For this exercise, please reproduce the records below word for word, from the first line through the line with "692 431 3059".

### Records provided
—————

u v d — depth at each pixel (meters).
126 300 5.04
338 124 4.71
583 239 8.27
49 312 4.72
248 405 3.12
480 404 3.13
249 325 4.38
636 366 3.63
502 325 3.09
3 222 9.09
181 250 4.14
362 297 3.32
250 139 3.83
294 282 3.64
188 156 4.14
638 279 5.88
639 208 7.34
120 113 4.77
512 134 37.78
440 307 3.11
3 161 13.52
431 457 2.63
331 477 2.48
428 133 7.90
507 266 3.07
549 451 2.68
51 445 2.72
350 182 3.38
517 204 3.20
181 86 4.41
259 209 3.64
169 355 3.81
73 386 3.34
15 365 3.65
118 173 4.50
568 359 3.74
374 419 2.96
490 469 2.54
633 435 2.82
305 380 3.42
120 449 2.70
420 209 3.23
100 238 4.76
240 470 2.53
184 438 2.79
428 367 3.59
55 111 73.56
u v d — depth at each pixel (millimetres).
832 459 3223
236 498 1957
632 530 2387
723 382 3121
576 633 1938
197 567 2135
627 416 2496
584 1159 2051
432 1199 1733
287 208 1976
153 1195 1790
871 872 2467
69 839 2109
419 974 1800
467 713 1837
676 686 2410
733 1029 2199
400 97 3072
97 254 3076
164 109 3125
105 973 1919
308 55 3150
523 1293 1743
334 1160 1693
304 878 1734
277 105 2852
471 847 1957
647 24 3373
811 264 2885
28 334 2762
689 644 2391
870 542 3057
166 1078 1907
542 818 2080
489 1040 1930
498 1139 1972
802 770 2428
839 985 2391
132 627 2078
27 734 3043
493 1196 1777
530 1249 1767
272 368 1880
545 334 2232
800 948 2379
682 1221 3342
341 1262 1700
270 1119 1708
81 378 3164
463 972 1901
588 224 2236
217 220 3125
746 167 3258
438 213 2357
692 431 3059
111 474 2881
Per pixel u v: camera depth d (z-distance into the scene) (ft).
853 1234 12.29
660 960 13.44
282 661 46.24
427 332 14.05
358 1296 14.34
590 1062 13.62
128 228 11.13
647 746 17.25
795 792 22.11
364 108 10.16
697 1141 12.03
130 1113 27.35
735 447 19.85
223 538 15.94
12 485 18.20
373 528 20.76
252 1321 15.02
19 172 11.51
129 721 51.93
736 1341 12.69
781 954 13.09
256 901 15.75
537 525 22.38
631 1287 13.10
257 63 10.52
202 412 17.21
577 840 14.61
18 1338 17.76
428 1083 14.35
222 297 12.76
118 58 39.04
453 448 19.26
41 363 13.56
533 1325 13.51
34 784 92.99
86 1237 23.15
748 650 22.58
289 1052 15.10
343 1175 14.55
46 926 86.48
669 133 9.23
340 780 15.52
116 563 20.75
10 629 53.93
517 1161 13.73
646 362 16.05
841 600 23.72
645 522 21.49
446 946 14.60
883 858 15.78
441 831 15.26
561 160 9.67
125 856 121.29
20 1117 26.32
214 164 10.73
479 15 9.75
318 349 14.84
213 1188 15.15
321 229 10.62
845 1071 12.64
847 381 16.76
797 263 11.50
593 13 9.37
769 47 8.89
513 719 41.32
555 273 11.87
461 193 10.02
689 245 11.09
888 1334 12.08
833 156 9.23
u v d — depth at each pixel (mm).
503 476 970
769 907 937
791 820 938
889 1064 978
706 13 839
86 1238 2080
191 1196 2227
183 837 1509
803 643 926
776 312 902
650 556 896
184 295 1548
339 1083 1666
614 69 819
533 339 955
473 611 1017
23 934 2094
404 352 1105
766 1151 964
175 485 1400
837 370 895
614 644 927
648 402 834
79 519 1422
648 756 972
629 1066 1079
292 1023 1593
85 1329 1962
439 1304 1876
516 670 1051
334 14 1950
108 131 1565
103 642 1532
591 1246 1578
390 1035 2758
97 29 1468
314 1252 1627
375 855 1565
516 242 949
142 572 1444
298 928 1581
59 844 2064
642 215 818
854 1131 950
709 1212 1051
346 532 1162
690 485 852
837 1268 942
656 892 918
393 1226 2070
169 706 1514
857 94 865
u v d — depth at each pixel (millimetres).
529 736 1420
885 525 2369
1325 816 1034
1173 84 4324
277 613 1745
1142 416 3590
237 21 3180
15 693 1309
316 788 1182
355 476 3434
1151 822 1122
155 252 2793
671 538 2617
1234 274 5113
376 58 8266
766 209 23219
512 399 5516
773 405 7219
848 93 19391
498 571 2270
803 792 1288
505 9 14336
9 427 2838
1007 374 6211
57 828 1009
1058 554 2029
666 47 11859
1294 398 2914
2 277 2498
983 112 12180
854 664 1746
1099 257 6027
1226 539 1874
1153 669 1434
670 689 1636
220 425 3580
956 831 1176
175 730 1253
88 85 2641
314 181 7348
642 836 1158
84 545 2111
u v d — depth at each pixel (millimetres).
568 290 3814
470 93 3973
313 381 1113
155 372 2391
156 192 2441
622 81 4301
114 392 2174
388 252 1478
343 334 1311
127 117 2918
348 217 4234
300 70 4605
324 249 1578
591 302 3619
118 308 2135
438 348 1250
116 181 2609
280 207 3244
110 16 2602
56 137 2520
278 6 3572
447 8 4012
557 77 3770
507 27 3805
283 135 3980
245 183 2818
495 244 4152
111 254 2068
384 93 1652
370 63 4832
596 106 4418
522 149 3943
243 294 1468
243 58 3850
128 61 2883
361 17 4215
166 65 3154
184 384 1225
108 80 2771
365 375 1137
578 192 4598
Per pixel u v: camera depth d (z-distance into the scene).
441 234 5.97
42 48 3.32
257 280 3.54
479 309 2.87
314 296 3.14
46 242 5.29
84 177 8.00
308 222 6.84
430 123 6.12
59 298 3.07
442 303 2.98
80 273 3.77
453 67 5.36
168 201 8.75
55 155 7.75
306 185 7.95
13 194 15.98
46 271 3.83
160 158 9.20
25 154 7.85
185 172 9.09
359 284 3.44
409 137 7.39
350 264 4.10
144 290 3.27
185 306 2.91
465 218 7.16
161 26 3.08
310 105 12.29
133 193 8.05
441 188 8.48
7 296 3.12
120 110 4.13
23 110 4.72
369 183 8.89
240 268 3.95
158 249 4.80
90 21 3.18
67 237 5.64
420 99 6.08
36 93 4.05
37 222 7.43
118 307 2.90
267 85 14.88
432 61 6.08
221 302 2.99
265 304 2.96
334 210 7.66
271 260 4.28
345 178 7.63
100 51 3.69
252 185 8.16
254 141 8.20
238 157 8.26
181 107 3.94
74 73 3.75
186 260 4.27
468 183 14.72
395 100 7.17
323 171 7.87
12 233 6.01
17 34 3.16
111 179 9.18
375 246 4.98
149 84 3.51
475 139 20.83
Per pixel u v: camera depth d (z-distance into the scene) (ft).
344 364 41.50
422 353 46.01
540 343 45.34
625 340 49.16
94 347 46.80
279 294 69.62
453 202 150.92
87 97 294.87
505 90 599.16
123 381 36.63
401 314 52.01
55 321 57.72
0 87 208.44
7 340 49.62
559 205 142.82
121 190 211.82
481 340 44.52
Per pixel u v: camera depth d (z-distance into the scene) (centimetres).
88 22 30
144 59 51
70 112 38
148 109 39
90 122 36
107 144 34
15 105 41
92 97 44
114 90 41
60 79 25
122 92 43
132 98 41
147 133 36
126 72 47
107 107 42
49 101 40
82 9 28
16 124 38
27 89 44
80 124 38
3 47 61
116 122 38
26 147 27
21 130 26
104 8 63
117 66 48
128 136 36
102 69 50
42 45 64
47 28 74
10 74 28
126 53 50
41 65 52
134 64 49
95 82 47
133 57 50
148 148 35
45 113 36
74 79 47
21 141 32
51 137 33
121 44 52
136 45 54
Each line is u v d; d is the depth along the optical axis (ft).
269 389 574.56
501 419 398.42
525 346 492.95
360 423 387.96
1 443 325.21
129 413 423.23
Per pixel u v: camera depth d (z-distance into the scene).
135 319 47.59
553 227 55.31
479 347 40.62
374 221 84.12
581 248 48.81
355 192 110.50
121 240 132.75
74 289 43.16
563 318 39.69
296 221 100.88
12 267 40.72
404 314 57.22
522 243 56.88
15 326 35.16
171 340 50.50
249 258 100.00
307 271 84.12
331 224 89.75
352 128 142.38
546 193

—————

### Solution for this exercise
u v d — depth at each pixel (meters).
126 300 5.04
338 124 4.71
583 239 8.27
49 312 4.72
248 405 3.12
480 404 3.13
249 325 4.38
636 366 3.63
502 325 3.09
3 222 9.09
181 250 4.14
362 297 3.32
250 139 3.83
294 282 3.64
188 156 4.14
638 279 5.88
639 208 7.34
120 113 4.77
512 134 37.78
440 307 3.11
3 161 13.52
431 457 2.63
331 477 2.48
428 133 7.90
507 266 3.07
549 451 2.68
51 445 2.72
350 182 3.38
517 204 3.20
181 86 4.41
259 209 3.64
169 355 3.81
73 386 3.34
15 365 3.65
118 173 4.50
568 359 3.74
374 419 2.96
490 469 2.54
633 435 2.82
305 380 3.42
120 449 2.70
420 209 3.23
100 238 4.76
240 470 2.53
184 438 2.79
428 367 3.59
55 111 73.56
u v d — depth at each pixel (millimetres).
832 459 3223
236 498 1957
632 530 2387
723 382 3121
576 633 1938
197 567 2135
627 416 2496
584 1159 2051
432 1199 1733
287 208 1976
153 1195 1790
871 872 2467
69 839 2109
419 974 1800
467 713 1837
676 686 2410
733 1029 2199
400 97 3072
97 254 3076
164 109 3125
105 973 1919
308 55 3150
523 1293 1743
334 1160 1693
304 878 1734
277 105 2852
471 847 1957
647 24 3373
811 264 2885
28 334 2762
689 644 2391
870 542 3057
166 1078 1907
542 818 2080
489 1040 1930
498 1139 1972
802 770 2428
839 985 2391
132 627 2078
27 734 3043
493 1196 1777
530 1249 1767
272 368 1880
545 334 2232
800 948 2379
682 1221 3342
341 1262 1700
270 1119 1708
81 378 3164
463 972 1901
588 224 2236
217 220 3125
746 167 3258
438 213 2357
692 431 3059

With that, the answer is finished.